Transport’s role in improving air quality in Europe: How best to co-ordinate regulation?

Some 40 million people in the 115 largest cities in the European Union are exposed to air exceeding WHO air quality guideline values for at least one pollutant, resulting in approximately 100,000 premature adult deaths each year.

Emissions from road traffic account for a significant share of this burden, and is a growing contributor to particulate air pollution exposures.

While electric vehicles will provide part of the solution in cities, policymakers have the challenge to achieve the most cost-effective solutions in order to avoid displacing investments in other improvements, such as engine upgrades and fuel efficiency.

Understanding emissions sources at the local level is also key to finding the targeted measures that will be the most effective and best value for cities to address remaining exceedances and hot spots.

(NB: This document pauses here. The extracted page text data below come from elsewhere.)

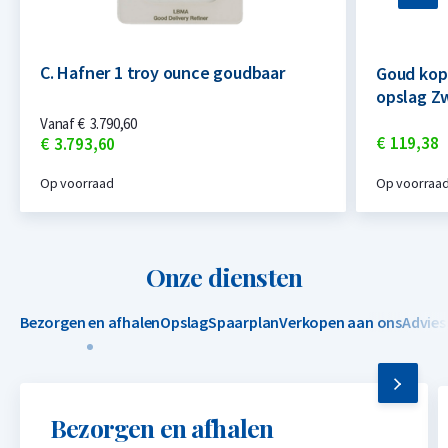
C. Hafner 1 troy ounce goudbaar
Goud kop
opslag Z
Vanaf
€
3.790,
60
€
119,
38
€
3.793,
60
Op voorraad
Op voorraa
Onze diensten
Bezorgen en afhalen
Opslag
Spaarplan
Verkopen aan ons
Advies
Bezorgen en afhalen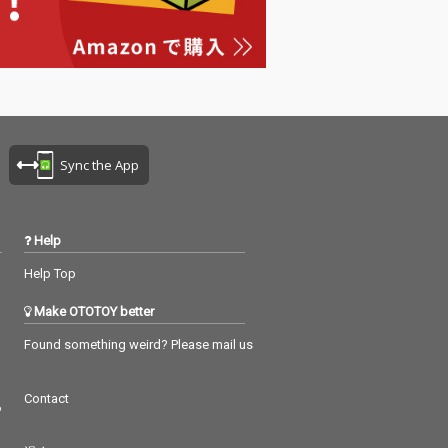
Sync the App
Help
Help Top
Make OTOTOY better
Found something weird? Please mail us
Contact
つ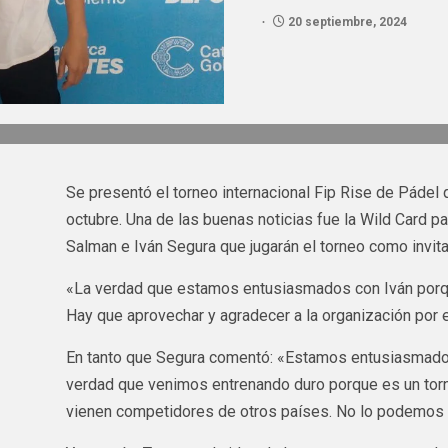
20 septiembre, 2024
Se presentó el torneo internacional Fip Rise de Pádel
octubre. Una de las buenas noticias fue la Wild Card 
Salman e Iván Segura que jugarán el torneo como invit
«La verdad que estamos entusiasmados con Iván porq
Hay que aprovechar y agradecer a la organización por e
En tanto que Segura comentó: «Estamos entusiasmados
verdad que venimos entrenando duro porque es un to
vienen competidores de otros países. No lo podemos c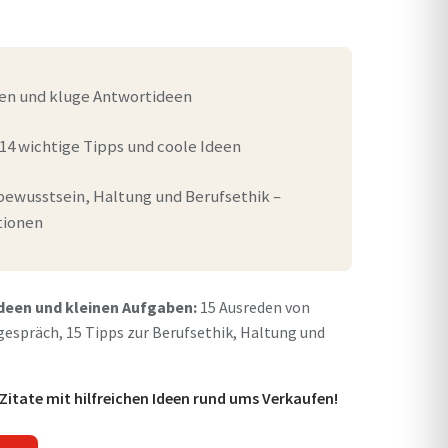
den und kluge Antwortideen
– 14 wichtige Tipps und coole Ideen
bewusstsein, Haltung und Berufsethik –
tionen
Ideen und kleinen Aufgaben:
15 Ausreden von
espräch, 15 Tipps zur Berufsethik, Haltung und
Zitate mit hilfreichen Ideen rund ums Verkaufen!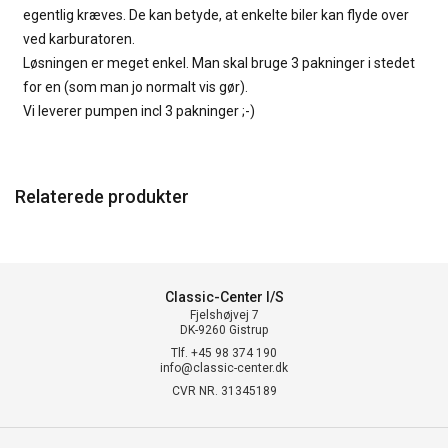
egentlig kræves. De kan betyde, at enkelte biler kan flyde over
ved karburatoren.
Løsningen er meget enkel. Man skal bruge 3 pakninger i stedet
for en (som man jo normalt vis gør).
Vi leverer pumpen incl 3 pakninger ;-)
Relaterede produkter
Classic-Center I/S
Fjelshøjvej 7
DK-9260 Gistrup
Tlf. +45 98 374 190
info@classic-center.dk
CVR NR. 31345189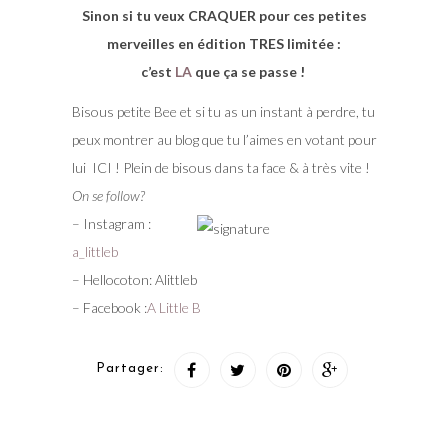
Sinon si tu veux CRAQUER pour ces petites
merveilles en édition TRES limitée :
c’est
LA
que ça se passe !
Bisous petite Bee et si tu as un instant à perdre, tu
peux montrer au blog que tu l’aimes en votant pour
lui ICI ! Plein de bisous dans ta face & à très vite !
On se follow?
– Instagram :
a_littleb
– Hellocoton: Alittleb
– Facebook :
A Little B
Partager: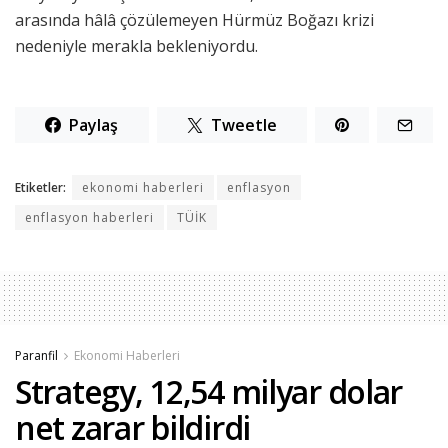
arasında hâlâ çözülemeyen Hürmüz Boğazı krizi
nedeniyle merakla bekleniyordu.
Paylaş
Tweetle
Etiketler:
ekonomi haberleri
enflasyon
enflasyon haberleri
TÜİK
Paranfil
Ekonomi Haberleri
Strategy, 12,54 milyar dolar
net zarar bildirdi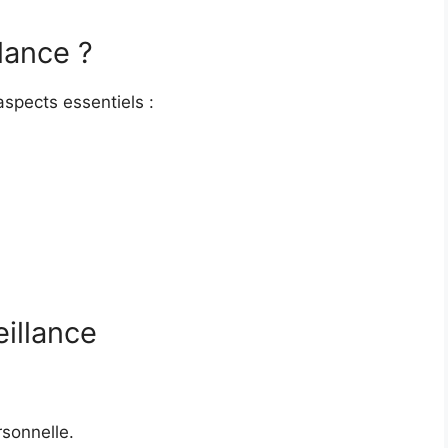
lance ?
aspects essentiels :
eillance
rsonnelle.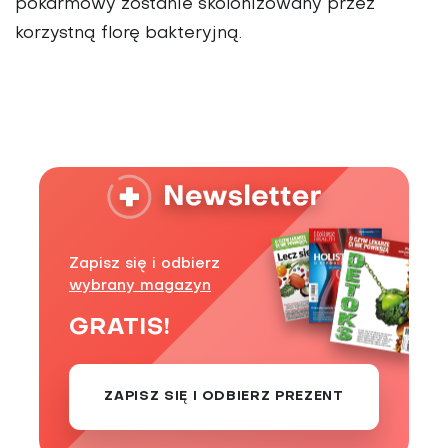
pokarmowy zostanie skolonizowany przez
korzystną florę bakteryjną.
Zapisz się i odbierz
wybrany magazyn
GRATIS!
ZAPISZ SIĘ I ODBIERZ PREZENT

EURACTIV organised a high-level stakeholder workshop to discuss transport’s role in improving air quality in Europe. Questions included:

  • Which technological solutions could make a difference?
  • How can best practice in European cities be shared and implemented effectively?
  • What arguments exist for an outright ban on diesel and a move to electric vehicles?
  • What’s the impact of public trust in auto manufacturers following recent emissions scandals?
  • How can EU institutions ensure single market rules are respected by aligning top-down legislation with local regulations?